■ TASK DESCRIPTION ■
Recast as a Markdown table with the columns Row and Line the lines from the line with "Práctica 5: Extensiones" to the line with "- Prototipación", both included, numbering each line and omitting blank lines.

■ PROVIDED ENTRIES ■
* * * * *
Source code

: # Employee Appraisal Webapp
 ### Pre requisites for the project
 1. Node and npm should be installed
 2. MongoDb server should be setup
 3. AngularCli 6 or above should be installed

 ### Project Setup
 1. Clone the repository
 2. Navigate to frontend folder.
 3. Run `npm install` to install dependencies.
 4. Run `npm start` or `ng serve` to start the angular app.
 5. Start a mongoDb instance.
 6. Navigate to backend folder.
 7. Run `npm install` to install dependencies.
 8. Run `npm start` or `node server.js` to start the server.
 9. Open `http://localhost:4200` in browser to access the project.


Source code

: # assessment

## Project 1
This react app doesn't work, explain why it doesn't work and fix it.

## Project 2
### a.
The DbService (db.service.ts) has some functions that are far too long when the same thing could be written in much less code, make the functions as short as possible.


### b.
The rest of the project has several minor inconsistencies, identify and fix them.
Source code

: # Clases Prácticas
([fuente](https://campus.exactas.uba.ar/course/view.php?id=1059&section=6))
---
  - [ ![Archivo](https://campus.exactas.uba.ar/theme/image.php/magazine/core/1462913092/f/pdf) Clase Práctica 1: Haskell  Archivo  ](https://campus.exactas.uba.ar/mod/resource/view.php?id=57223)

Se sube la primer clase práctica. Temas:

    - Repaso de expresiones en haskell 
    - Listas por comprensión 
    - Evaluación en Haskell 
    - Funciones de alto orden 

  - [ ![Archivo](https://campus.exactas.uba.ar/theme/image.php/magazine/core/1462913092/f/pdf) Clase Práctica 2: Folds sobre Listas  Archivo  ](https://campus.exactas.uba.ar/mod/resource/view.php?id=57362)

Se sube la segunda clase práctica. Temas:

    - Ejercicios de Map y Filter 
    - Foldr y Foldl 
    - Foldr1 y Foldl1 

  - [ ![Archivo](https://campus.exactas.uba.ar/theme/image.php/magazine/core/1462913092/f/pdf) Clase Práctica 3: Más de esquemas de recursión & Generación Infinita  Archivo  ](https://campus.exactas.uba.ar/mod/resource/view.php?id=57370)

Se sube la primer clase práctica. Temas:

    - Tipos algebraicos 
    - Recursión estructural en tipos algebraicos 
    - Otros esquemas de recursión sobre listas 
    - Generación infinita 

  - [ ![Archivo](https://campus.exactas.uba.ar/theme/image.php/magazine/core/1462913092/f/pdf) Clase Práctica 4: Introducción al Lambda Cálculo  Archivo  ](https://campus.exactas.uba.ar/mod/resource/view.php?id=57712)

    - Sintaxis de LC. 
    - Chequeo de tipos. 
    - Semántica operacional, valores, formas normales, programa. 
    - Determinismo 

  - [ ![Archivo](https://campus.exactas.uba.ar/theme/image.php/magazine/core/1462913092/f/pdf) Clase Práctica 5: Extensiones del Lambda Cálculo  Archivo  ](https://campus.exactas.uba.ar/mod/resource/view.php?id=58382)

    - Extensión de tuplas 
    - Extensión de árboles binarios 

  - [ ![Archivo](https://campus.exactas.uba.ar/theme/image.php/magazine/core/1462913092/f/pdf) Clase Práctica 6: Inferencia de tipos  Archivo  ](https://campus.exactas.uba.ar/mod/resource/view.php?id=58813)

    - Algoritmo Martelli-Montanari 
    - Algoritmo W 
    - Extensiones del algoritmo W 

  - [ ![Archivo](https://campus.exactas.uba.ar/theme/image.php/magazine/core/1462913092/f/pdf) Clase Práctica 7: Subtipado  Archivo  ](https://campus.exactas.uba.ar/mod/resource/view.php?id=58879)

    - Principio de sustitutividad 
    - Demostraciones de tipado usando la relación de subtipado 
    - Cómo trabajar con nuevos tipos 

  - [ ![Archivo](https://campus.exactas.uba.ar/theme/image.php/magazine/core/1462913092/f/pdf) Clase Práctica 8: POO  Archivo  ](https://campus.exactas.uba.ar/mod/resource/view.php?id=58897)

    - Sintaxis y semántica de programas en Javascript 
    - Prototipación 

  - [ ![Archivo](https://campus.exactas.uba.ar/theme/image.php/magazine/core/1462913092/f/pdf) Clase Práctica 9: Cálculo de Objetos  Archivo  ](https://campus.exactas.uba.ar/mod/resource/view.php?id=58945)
* * * * *
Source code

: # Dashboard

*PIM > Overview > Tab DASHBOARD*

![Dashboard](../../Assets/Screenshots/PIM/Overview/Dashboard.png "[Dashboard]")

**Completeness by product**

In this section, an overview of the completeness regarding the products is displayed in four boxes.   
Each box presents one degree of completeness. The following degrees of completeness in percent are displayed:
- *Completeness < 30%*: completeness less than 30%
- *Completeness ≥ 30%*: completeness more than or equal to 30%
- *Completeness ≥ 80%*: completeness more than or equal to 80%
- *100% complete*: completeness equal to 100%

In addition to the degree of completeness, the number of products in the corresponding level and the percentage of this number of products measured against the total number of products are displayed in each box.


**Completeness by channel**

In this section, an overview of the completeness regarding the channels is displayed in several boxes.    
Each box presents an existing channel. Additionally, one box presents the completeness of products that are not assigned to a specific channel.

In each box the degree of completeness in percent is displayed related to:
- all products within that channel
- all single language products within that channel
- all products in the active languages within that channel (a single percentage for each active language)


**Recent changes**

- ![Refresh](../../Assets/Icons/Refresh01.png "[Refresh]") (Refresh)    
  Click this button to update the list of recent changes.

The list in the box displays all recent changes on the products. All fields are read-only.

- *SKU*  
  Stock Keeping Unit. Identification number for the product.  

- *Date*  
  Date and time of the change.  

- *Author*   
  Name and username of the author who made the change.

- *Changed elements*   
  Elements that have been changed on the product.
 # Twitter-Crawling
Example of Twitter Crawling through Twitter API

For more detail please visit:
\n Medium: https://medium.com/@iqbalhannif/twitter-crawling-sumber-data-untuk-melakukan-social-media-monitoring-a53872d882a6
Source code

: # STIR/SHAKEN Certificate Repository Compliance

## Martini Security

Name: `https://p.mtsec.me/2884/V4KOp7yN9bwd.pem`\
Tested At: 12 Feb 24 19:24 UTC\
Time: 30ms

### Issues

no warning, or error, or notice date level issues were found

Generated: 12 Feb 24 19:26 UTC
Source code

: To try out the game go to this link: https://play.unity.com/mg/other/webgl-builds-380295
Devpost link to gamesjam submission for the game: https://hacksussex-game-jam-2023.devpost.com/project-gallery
* * * * *
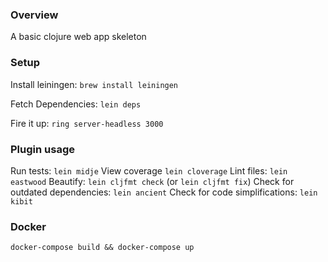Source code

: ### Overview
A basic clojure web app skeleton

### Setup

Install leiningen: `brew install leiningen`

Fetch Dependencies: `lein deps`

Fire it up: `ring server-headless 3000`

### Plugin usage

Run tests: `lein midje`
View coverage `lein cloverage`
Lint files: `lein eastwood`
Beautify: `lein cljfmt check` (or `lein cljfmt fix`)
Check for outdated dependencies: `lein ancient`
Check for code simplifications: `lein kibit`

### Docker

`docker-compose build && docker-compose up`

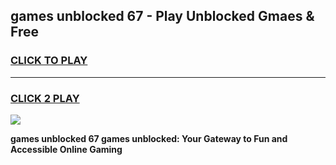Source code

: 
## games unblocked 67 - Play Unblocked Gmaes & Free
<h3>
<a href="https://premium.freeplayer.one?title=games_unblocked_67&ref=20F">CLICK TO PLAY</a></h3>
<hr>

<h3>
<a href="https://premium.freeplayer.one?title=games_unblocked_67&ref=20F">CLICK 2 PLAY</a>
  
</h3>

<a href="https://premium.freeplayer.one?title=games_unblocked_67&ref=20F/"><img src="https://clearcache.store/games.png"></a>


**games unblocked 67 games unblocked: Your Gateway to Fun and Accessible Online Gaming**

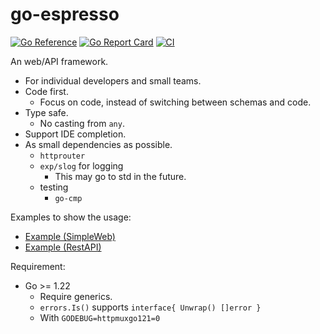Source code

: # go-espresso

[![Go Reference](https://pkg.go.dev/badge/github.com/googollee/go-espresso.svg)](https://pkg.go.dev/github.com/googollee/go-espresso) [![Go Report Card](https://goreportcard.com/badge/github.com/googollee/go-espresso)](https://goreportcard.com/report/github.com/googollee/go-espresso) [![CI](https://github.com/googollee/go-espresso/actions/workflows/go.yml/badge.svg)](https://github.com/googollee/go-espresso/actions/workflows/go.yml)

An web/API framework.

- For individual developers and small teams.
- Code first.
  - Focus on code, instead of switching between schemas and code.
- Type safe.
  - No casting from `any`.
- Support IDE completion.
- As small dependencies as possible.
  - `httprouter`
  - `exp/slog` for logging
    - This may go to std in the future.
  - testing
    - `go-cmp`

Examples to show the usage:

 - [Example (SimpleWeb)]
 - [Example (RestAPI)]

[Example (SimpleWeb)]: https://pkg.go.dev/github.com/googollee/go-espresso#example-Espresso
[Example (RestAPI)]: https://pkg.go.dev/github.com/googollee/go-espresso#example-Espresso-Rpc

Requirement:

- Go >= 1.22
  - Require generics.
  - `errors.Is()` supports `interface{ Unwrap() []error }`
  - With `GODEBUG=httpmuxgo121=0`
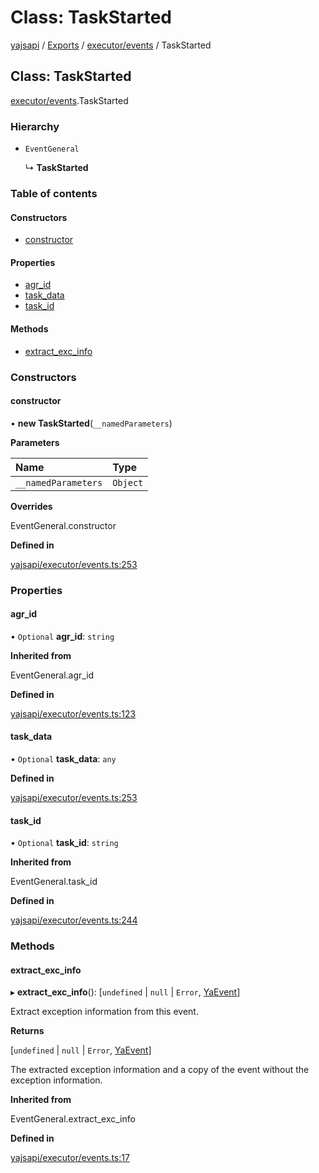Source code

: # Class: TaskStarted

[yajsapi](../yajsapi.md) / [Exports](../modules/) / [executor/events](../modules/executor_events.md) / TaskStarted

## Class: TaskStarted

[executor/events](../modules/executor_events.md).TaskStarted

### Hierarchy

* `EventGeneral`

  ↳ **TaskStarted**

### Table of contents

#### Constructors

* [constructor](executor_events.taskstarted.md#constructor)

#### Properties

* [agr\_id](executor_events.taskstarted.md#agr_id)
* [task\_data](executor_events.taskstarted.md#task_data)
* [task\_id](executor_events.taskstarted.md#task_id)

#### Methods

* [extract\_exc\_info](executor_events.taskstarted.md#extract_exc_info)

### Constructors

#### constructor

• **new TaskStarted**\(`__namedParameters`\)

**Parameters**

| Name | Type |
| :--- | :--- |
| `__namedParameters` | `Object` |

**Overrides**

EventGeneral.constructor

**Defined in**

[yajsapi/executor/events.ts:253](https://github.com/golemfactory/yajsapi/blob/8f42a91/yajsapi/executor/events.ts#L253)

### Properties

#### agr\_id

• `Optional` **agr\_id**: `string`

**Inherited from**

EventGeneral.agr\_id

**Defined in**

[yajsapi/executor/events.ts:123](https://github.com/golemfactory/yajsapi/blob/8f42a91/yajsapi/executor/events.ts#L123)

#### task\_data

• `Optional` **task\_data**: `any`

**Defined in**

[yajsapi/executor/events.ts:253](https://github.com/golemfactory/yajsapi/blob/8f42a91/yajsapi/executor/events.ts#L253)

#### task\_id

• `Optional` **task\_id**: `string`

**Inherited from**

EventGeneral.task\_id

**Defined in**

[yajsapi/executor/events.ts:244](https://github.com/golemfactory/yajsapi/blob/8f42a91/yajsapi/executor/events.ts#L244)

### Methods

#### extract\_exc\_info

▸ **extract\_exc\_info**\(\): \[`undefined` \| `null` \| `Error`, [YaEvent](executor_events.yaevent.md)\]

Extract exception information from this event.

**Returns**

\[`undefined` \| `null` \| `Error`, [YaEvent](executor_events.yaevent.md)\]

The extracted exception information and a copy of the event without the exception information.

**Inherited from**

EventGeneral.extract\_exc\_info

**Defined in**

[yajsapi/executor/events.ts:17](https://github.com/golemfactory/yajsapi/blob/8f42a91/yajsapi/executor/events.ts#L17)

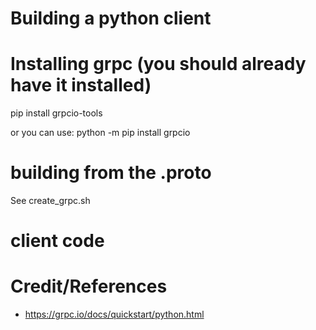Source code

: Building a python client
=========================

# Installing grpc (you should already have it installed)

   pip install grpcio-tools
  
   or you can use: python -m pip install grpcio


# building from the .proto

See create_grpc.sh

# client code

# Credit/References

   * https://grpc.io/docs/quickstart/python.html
* * * * *
■ SOLVED EXERCISE ■
| Row | Line |
|---|---|
| 1 |   - [ ![Archivo](https://campus.exactas.uba.ar/theme/image.php/magazine/core/1462913092/f/pdf) Clase Práctica 5: Extensiones del Lambda Cálculo  Archivo  ](https://campus.exactas.uba.ar/mod/resource/view.php?id=58382) |
| 2 |     - Extensión de tuplas  |
| 3 |     - Extensión de árboles binarios  |
| 4 |   - [ ![Archivo](https://campus.exactas.uba.ar/theme/image.php/magazine/core/1462913092/f/pdf) Clase Práctica 6: Inferencia de tipos  Archivo  ](https://campus.exactas.uba.ar/mod/resource/view.php?id=58813) |
| 5 |     - Algoritmo Martelli-Montanari  |
| 6 |     - Algoritmo W  |
| 7 |     - Extensiones del algoritmo W  |
| 8 |   - [ ![Archivo](https://campus.exactas.uba.ar/theme/image.php/magazine/core/1462913092/f/pdf) Clase Práctica 7: Subtipado  Archivo  ](https://campus.exactas.uba.ar/mod/resource/view.php?id=58879) |
| 9 |     - Principio de sustitutividad  |
| 10 |     - Demostraciones de tipado usando la relación de subtipado  |
| 11 |     - Cómo trabajar con nuevos tipos  |
| 12 |   - [ ![Archivo](https://campus.exactas.uba.ar/theme/image.php/magazine/core/1462913092/f/pdf) Clase Práctica 8: POO  Archivo  ](https://campus.exactas.uba.ar/mod/resource/view.php?id=58897) |
| 13 |     - Sintaxis y semántica de programas en Javascript  |
| 14 |     - Prototipación  |